Saved data entries:
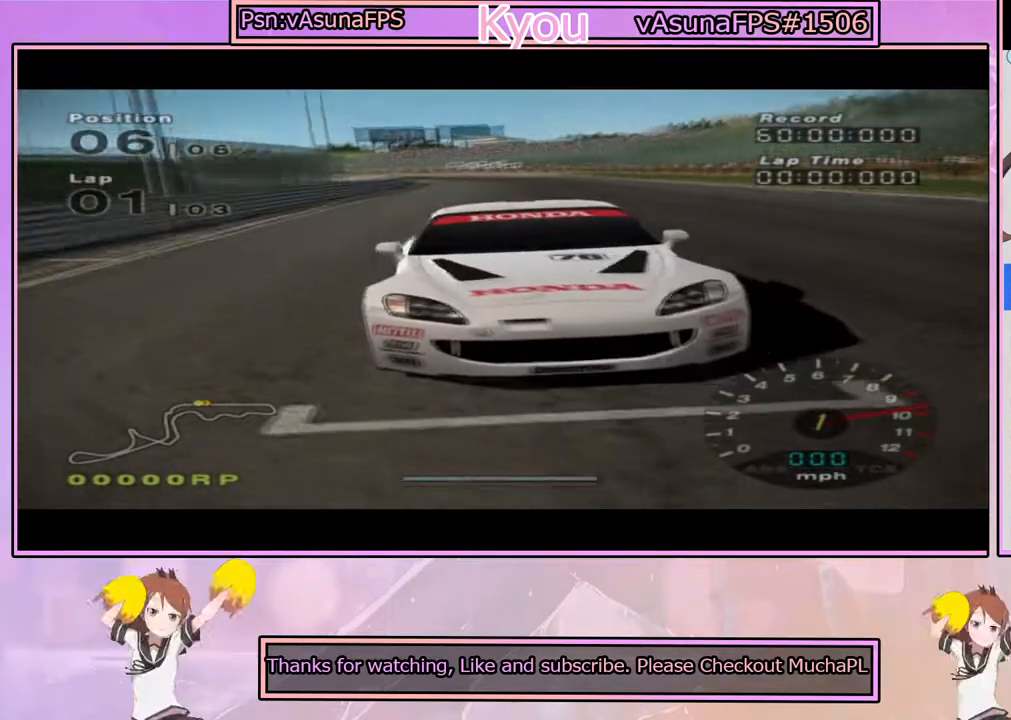
{"buttons": ["SQUARE"], "left_stick": "center", "right_stick": "center", "events": [[67, "CROSS", "down"], [67, "SQUARE", "up"], [167, "CROSS", "up"], [217, "SQUARE", "down"], [317, "CROSS", "down"], [333, "SQUARE", "up"], [450, "CROSS", "up"], [450, "SQUARE", "down"]]}
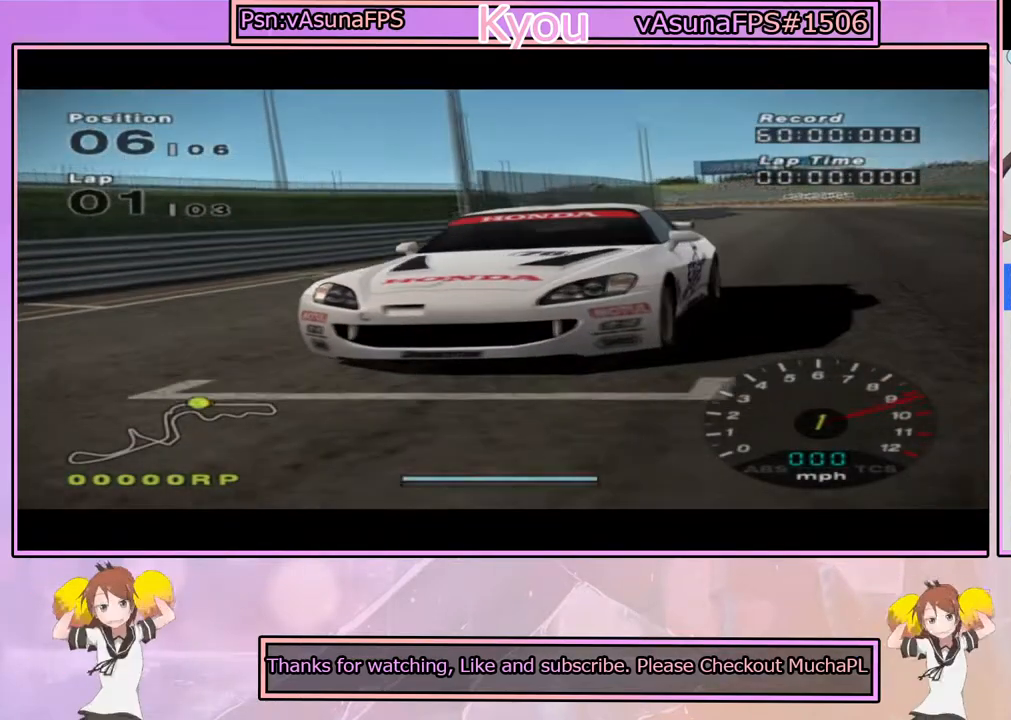
{"buttons": ["SQUARE"], "left_stick": "center", "right_stick": "center", "events": [[67, "CROSS", "down"], [100, "SQUARE", "up"], [200, "CROSS", "up"], [233, "SQUARE", "down"], [333, "CROSS", "down"], [333, "SQUARE", "up"], [433, "CROSS", "up"], [450, "SQUARE", "down"]]}
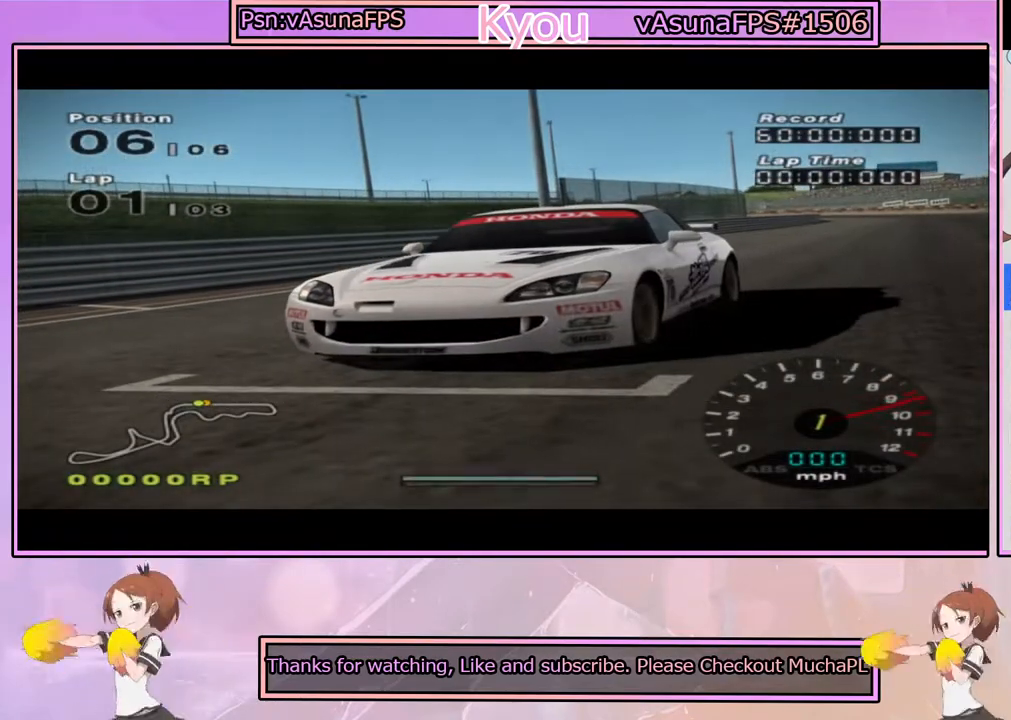
{"buttons": ["SQUARE"], "left_stick": "center", "right_stick": "center", "events": [[67, "CROSS", "down"], [67, "SQUARE", "up"], [183, "CROSS", "up"], [233, "SQUARE", "down"], [350, "CROSS", "down"], [350, "SQUARE", "up"], [467, "CROSS", "up"], [467, "SQUARE", "down"]]}
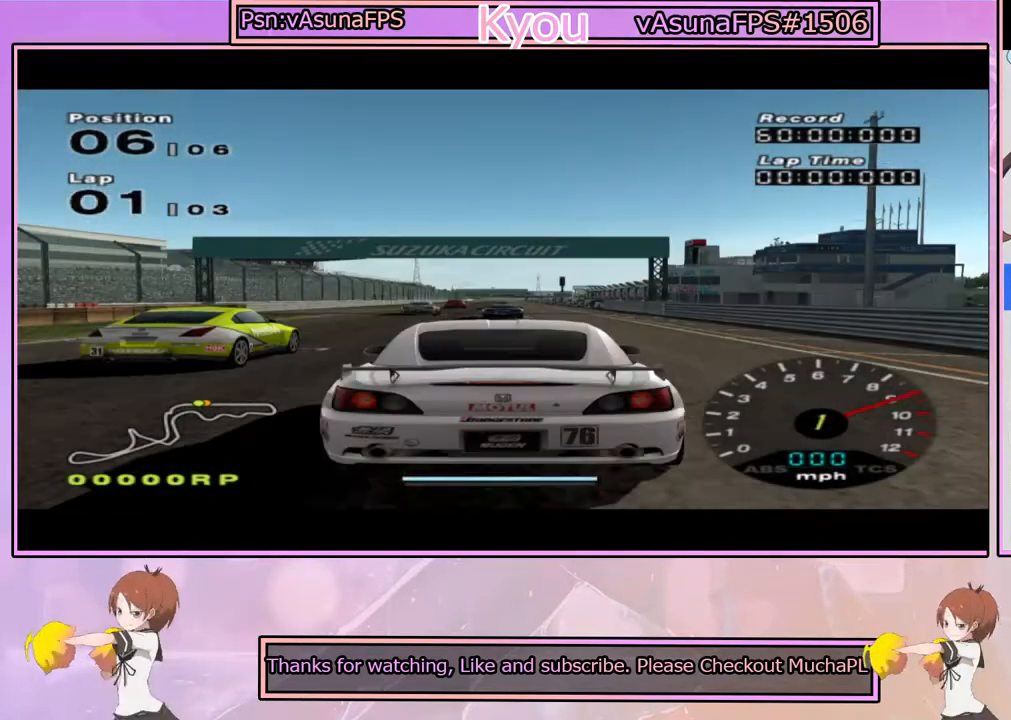
{"buttons": [], "left_stick": "center", "right_stick": "center", "events": [[100, "CROSS", "down"], [117, "SQUARE", "up"], [233, "CROSS", "up"], [250, "SQUARE", "down"], [350, "CROSS", "down"], [367, "SQUARE", "up"], [483, "CROSS", "up"]]}
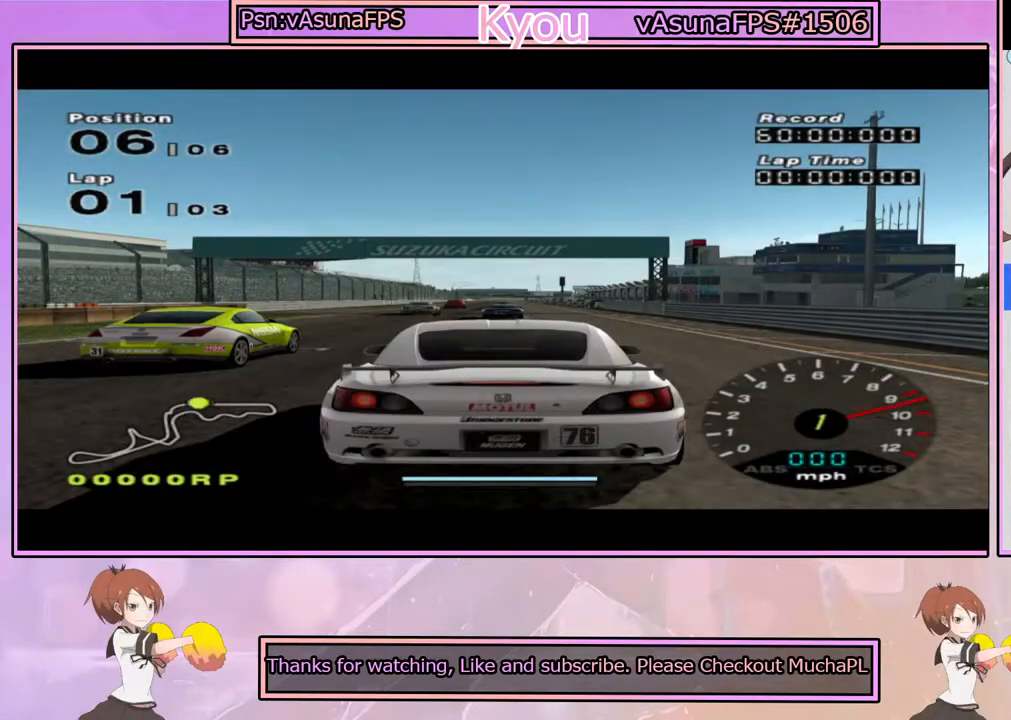
{"buttons": ["CROSS", "SQUARE"], "left_stick": "center", "right_stick": "center", "events": [[17, "SQUARE", "down"], [117, "CROSS", "down"], [133, "SQUARE", "up"], [250, "CROSS", "up"], [267, "SQUARE", "down"], [350, "CROSS", "down"], [367, "SQUARE", "up"], [483, "SQUARE", "down"]]}
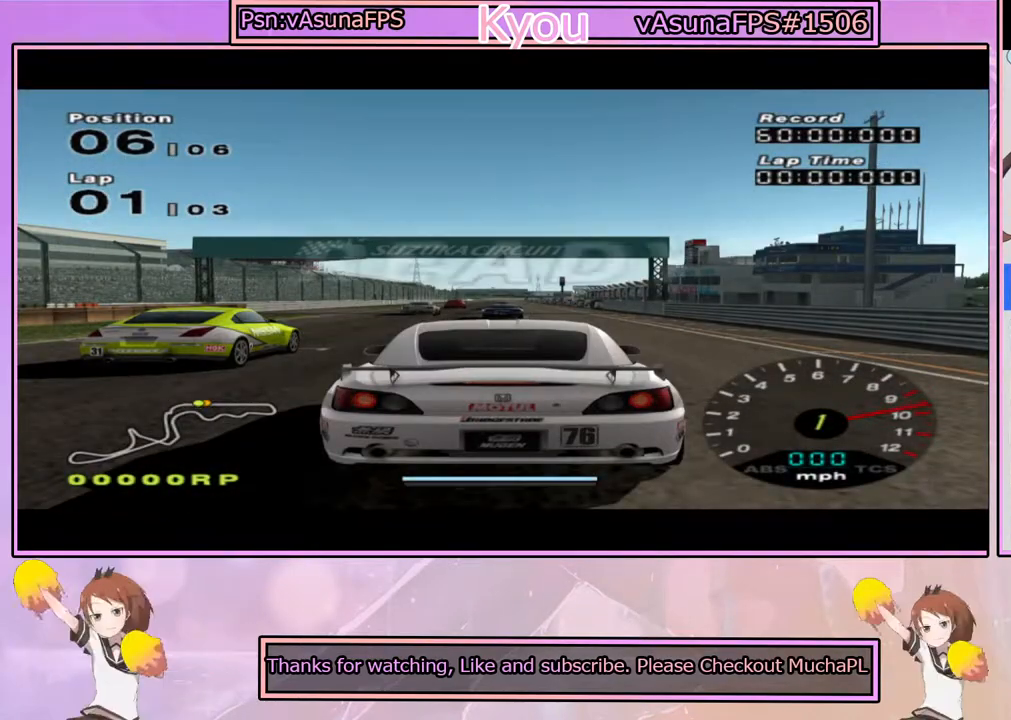
{"buttons": ["SQUARE"], "left_stick": "center", "right_stick": "center", "events": [[17, "CROSS", "up"], [117, "CROSS", "down"], [133, "SQUARE", "up"], [233, "CROSS", "up"], [233, "SQUARE", "down"], [350, "CROSS", "down"], [367, "SQUARE", "up"], [483, "CROSS", "up"], [483, "SQUARE", "down"]]}
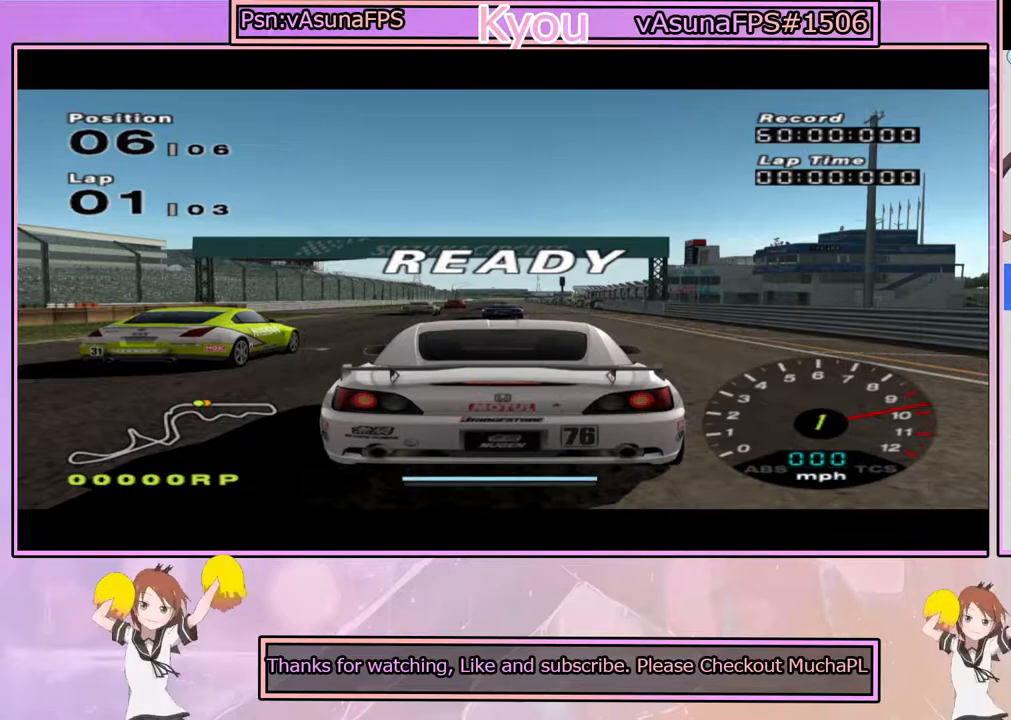
{"buttons": ["CROSS"], "left_stick": "center", "right_stick": "center", "events": [[67, "CROSS", "down"], [117, "SQUARE", "up"], [217, "CROSS", "up"], [267, "SQUARE", "down"], [400, "CROSS", "down"], [417, "SQUARE", "up"]]}
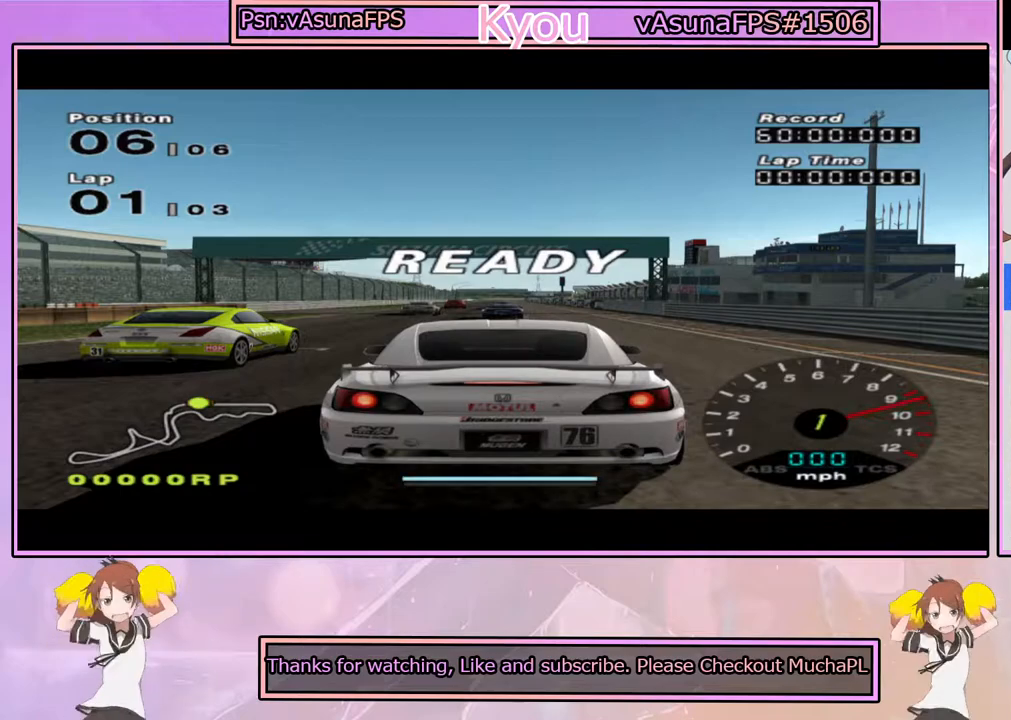
{"buttons": ["CROSS"], "left_stick": "center", "right_stick": "center", "events": [[33, "CROSS", "up"], [50, "SQUARE", "down"], [150, "CROSS", "down"], [167, "SQUARE", "up"], [250, "CROSS", "up"], [300, "SQUARE", "down"], [383, "CROSS", "down"], [383, "SQUARE", "up"]]}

*Work task*
Write out each line again, exactly as it appears above, except for any picture.

*Completed exercise*
{"buttons": ["SQUARE"], "left_stick": "center", "right_stick": "center", "events": [[67, "CROSS", "down"], [67, "SQUARE", "up"], [167, "CROSS", "up"], [217, "SQUARE", "down"], [317, "CROSS", "down"], [333, "SQUARE", "up"], [450, "CROSS", "up"], [450, "SQUARE", "down"]]}
{"buttons": ["SQUARE"], "left_stick": "center", "right_stick": "center", "events": [[67, "CROSS", "down"], [100, "SQUARE", "up"], [200, "CROSS", "up"], [233, "SQUARE", "down"], [333, "CROSS", "down"], [333, "SQUARE", "up"], [433, "CROSS", "up"], [450, "SQUARE", "down"]]}
{"buttons": ["SQUARE"], "left_stick": "center", "right_stick": "center", "events": [[67, "CROSS", "down"], [67, "SQUARE", "up"], [183, "CROSS", "up"], [233, "SQUARE", "down"], [350, "CROSS", "down"], [350, "SQUARE", "up"], [467, "CROSS", "up"], [467, "SQUARE", "down"]]}
{"buttons": [], "left_stick": "center", "right_stick": "center", "events": [[100, "CROSS", "down"], [117, "SQUARE", "up"], [233, "CROSS", "up"], [250, "SQUARE", "down"], [350, "CROSS", "down"], [367, "SQUARE", "up"], [483, "CROSS", "up"]]}
{"buttons": ["CROSS", "SQUARE"], "left_stick": "center", "right_stick": "center", "events": [[17, "SQUARE", "down"], [117, "CROSS", "down"], [133, "SQUARE", "up"], [250, "CROSS", "up"], [267, "SQUARE", "down"], [350, "CROSS", "down"], [367, "SQUARE", "up"], [483, "SQUARE", "down"]]}
{"buttons": ["SQUARE"], "left_stick": "center", "right_stick": "center", "events": [[17, "CROSS", "up"], [117, "CROSS", "down"], [133, "SQUARE", "up"], [233, "CROSS", "up"], [233, "SQUARE", "down"], [350, "CROSS", "down"], [367, "SQUARE", "up"], [483, "CROSS", "up"], [483, "SQUARE", "down"]]}
{"buttons": ["CROSS"], "left_stick": "center", "right_stick": "center", "events": [[67, "CROSS", "down"], [117, "SQUARE", "up"], [217, "CROSS", "up"], [267, "SQUARE", "down"], [400, "CROSS", "down"], [417, "SQUARE", "up"]]}
{"buttons": ["CROSS"], "left_stick": "center", "right_stick": "center", "events": [[33, "CROSS", "up"], [50, "SQUARE", "down"], [150, "CROSS", "down"], [167, "SQUARE", "up"], [250, "CROSS", "up"], [300, "SQUARE", "down"], [383, "CROSS", "down"], [383, "SQUARE", "up"]]}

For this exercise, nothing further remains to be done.